Storming Caesars Palace will air on PBS via Independent Lens in March 2023.

What happens in Vegas stays in Vegas — until now. When Ruby Duncan faces the stigma and harassment of a fraud obsessed and broken system she ignites “Mother Power,” mobilizing a welfare rights group to march down the Strip demanding justice and restoration of benefits in 1971. Based on the book “Storming Caesars Palace: How Black Mothers Fought Their Own War on Poverty” by Annelise Orleck, the film challenges the pernicious lie of the “Welfare Queen,” and highlights the visionary leadership of low-income grassroots organizers whose courage, tenacity and dreams could not be quashed, against all odds.

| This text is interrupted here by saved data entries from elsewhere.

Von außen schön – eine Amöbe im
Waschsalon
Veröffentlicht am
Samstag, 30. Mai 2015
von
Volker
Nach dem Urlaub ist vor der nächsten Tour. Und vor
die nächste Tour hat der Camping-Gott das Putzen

STORMING CAESARS PALACE uplifts the story of a band of ordinary mothers who launched one of the most extraordinary— yet forgotten—Black feminist anti-poverty movements in U.S. history, providing a blueprint today for an equitable future.

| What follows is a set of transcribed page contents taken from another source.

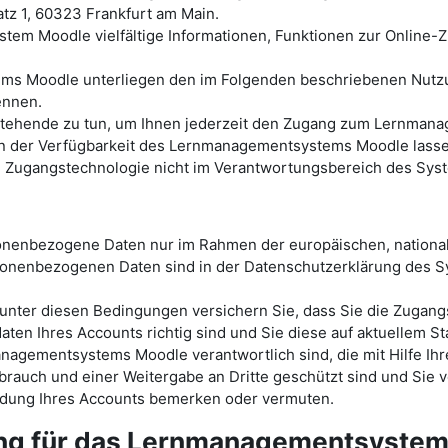
tz 1, 60323 Frankfurt am Main.
tem Moodle vielfältige Informationen, Funktionen zur Online
ems Moodle unterliegen den im Folgenden beschriebenen Nutz
ennen.
ht stehende zu tun, um Ihnen jederzeit den Zugang zum Lernm
der Verfügbarkeit des Lernmanagementsystems Moodle lassen s
en Zugangstechnologie nicht im Verantwortungsbereich des Sys
sonenbezogene Daten nur im Rahmen der europäischen, nationa
onenbezogenen Daten sind in der Datenschutzerklärung des
ter diesen Bedingungen versichern Sie, dass Sie die Zugang
ten Ihres Accounts richtig sind und Sie diese auf aktuellem St
nagementsystems Moodle verantwortlich sind, die mit Hilfe Ihr
rauch und einer Weitergabe an Dritte geschützt sind und Sie v
endung Ihres Accounts bemerken oder vermuten.
ung für das Lernmanagementsyste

With Mary Wesley, Alversa Beals, and others, Ruby pushes the Las Vegas chapter of the National Welfare Rights Organization to fight for an adequate income, dignity, democratic participation and justice alongside low-income mothers across the country. When Las Vegas mothers are slashed from the welfare rolls, they launch “Operation Nevada,” and 1,500 people including Ralph Abernathy and Jane Fonda march down the Strip and shut down Caesars Palace in protest. With the support of George Wiley and Frances Fox Piven, the NWRO demands a guaranteed adequate income — what we’d call a Univeral Basic Income today — and with feminist Gloria Steinem at their side, it becomes part of the Democratic platform in 1972. Ruby goes on to found Operation Life, one of the first women-led and women-run community corporations in the nation, and is appointed to President Carter’s Council on Economic Opportunity. STORMING CAESARS PALACE celebrates the Black women who set the stage for today’s economic justice movements, revealing that it’s the disenfranchised who fight for America’s principle of opportunity for all.

Other information: 

  • National Broadcast on PBS’s Independent Lens series expected March 2023
  • The film will be available on PBS Passport afterwards. Further streaming deals are pending
  • Storming Caesars Palace enjoyed its World Premiere as the Opening Night film at the BlackStar Film Festival in Philadelphia in August 2022. 
  • The film was nominated by the Festival Jury for Best Documentary Feature and won the Shine Award.

Stills

About the Director

Hazel Gurland

Born in Colombia, Hazel. is a NYC-based director/producer and documentary filmmaker. She directed 10 episodes of PBS’s series, Finding Your Roots with Henry Louis Gates, Jr. and was a co-producer for the 6-hour The African Americans: Many Rivers to Cross, also with Gates, Jr., which was honored with Emmy, Peabody, duPont-Columbia, and NAACP Image awards. Hazel has participated in documentary fellowships with: Black Public Media, Firelight Media, Film Independent, the Gotham Film & Media Institute, and Brown Girls Doc Mafia. Her first feature-length documentary film, Storming Caesars Palace enjoyed its World Premiere as the Opening Night Film at the BlackStar Film Festival in 2022 and was nominated by the Jury for Best Documentary Feature and won the Shine Award.